Wednesday, May 28, 2008

culinary assistance needed

So...another trip to Oto's yielded some culinary questions:

I bought a Taiwan gobo (burdock). It's a long (over three feet) skinny root. I consulted my cookbook and there were a couple of recipes but I also took a bite raw and found it to be really unpleasant. It tasted like licking a chlorinated pool. Anyone ever used this stuff for anything?

They also had green plums (ume) which they were touting as "in season" and "locally grown" which suckered me into buying them, but then when I tasted one, it was as hard and sour as....a green plum. I know that people eat them pickled but what the hell do you do with raw ones?

I bought some preserved tofu in a jar which I was excited to try, but the jar was leaking so I had to throw it out. I also got some fresh bamboo shoot (it's in a tub in the front near the vegetables, floating in liquid) which was tasty to snack on. It reminded me of canned pineapple.

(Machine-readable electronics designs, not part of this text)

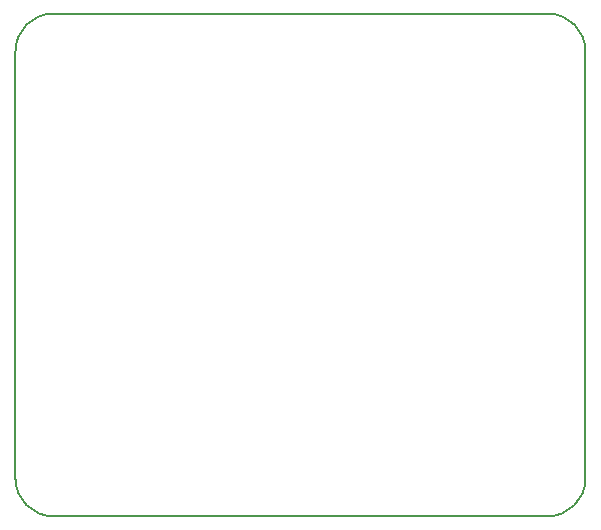
<source format=gbr>
G04 #@! TF.GenerationSoftware,KiCad,Pcbnew,(5.0.2)-1*
G04 #@! TF.CreationDate,2019-01-10T10:17:45+01:00*
G04 #@! TF.ProjectId,ATtiny44_DevBoard,41547469-6e79-4343-945f-446576426f61,rev?*
G04 #@! TF.SameCoordinates,Original*
G04 #@! TF.FileFunction,Profile,NP*
%FSLAX46Y46*%
G04 Gerber Fmt 4.6, Leading zero omitted, Abs format (unit mm)*
G04 Created by KiCad (PCBNEW (5.0.2)-1) date 10/01/2019 10:17:45*
%MOMM*%
%LPD*%
G01*
G04 APERTURE LIST*
%ADD10C,0.150000*%
%ADD11C,0.200000*%
G04 APERTURE END LIST*
D10*
X127381000Y-69977000D02*
X169291000Y-69977000D01*
X124206000Y-109347000D02*
X124206000Y-73152000D01*
X169291000Y-112522000D02*
X127381000Y-112522000D01*
X172466000Y-73152000D02*
X172466000Y-109347000D01*
D11*
X127381000Y-112522000D02*
G75*
G02X124206000Y-109347000I0J3175000D01*
G01*
X172466000Y-109347000D02*
G75*
G02X169291000Y-112522000I-3175000J0D01*
G01*
X169291000Y-69977000D02*
G75*
G02X172466000Y-73152000I0J-3175000D01*
G01*
X124206000Y-73152000D02*
G75*
G02X127381000Y-69977000I3175000J0D01*
G01*
M02*

</source>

I went for some frozen eel that was touted as organically farmed and it was really good over rice.

9 comments:

Anonymous said...

A popular Japanese dish is kinpira gobō (julienned or shredded burdock root and carrot, braised with soy sauce, sugar, mirin and/or sake, and sesame oil)

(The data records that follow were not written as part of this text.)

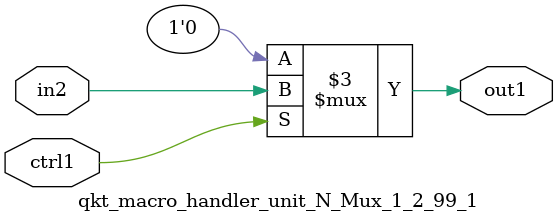
<source format=v>

`timescale 1ps / 1ps


module qkt_macro_handler_unit_N_Mux_1_2_99_1( in2, ctrl1, out1 );

    input in2;
    input ctrl1;
    output out1;
    reg out1;

    
    // rtl_process:qkt_macro_handler_unit_N_Mux_1_2_99_1/qkt_macro_handler_unit_N_Mux_1_2_99_1_thread_1
    always @*
      begin : qkt_macro_handler_unit_N_Mux_1_2_99_1_thread_1
        case (ctrl1) 
          1'b1: 
            begin
              out1 = in2;
            end
          default: 
            begin
              out1 = 1'b0;
            end
        endcase
      end

endmodule



</source>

I've seen people eat those green plums with salt which counteracts the acidity.

I love eel over rice!

beckler said...

thanks! i'll try that with the burdock.

Liv Moe said...

ume are good soaked in booze. in fact i don't think i've had 'em any other way. my ma worked on the design for a sake/plum wine plant in napa years ago and we had plum stuff galore for a while.

Alice said...

i think dani had a burdock root recipe that included a wasabi dipping sauce. baked burdock (cut it up like carrot sticks) on its own isn't that exciting, however.

Anonymous said...

tempura burdock is killer.Slice/Shred it nice and thin.It should be like those rubicon fries when ya fry it.Kinda boxy--but more crucnchy when done.I have planted burdock.It took digging a very deep trench.Then planting the seeds.Next was covering the trench and then building a mound above the trench.The trench was wide(1.5 m) and long(50 m).Raining season was coming so we had to pat down the loose dirt.Maybe your gobo/burdock was made with too many chemicals.I`ve eaten it raw here and it tasted like fiber/wood with a little tangy/sour taste.People here have used it in a martini instead of the olive.But maybe that was just one bar here in the land of fire.My mom in law is getting her organic farmers permit.Melon season is coming soon .Anybody try a melon from japan??There are amazing!!!and expensive.
PT Farmer --JAY

M. H. said...

Is the preserved tofu that you got the chinese fermented tofu? I love that stuff! It tastes like blue cheese. I think it's great as a condiment, rather than the main event. Say you have a bowl of rice with vegetables, throw some of the fermented tofu in there, and it's a very lively accompaniment. I like the spicy kind.

-mh

Anonymous said...

Fermented tofu is also delicious with congee. That's how we ate it as kids.

-gw

beckler said...

yeah, that's what I got. I never have been able to locate it at the asian food center, but i found it at oto's. it was probably fine, but the fact that it had no seal freaked me out. call me crazy, but i'm pretty scared of botulism.

Liv Moe said...

ha! i'm pretty scared of botulism too. perhaps not as scared as you seeing as how i can my own food and eat it all the time but.... jam attack and i were talking about the state fair's various competitions over the weekend and it hit me how crazy it must be to judge the home canning division. the home canned stuff i eat i'm totally familiar with but eating the canned goods of strangers seems freaky!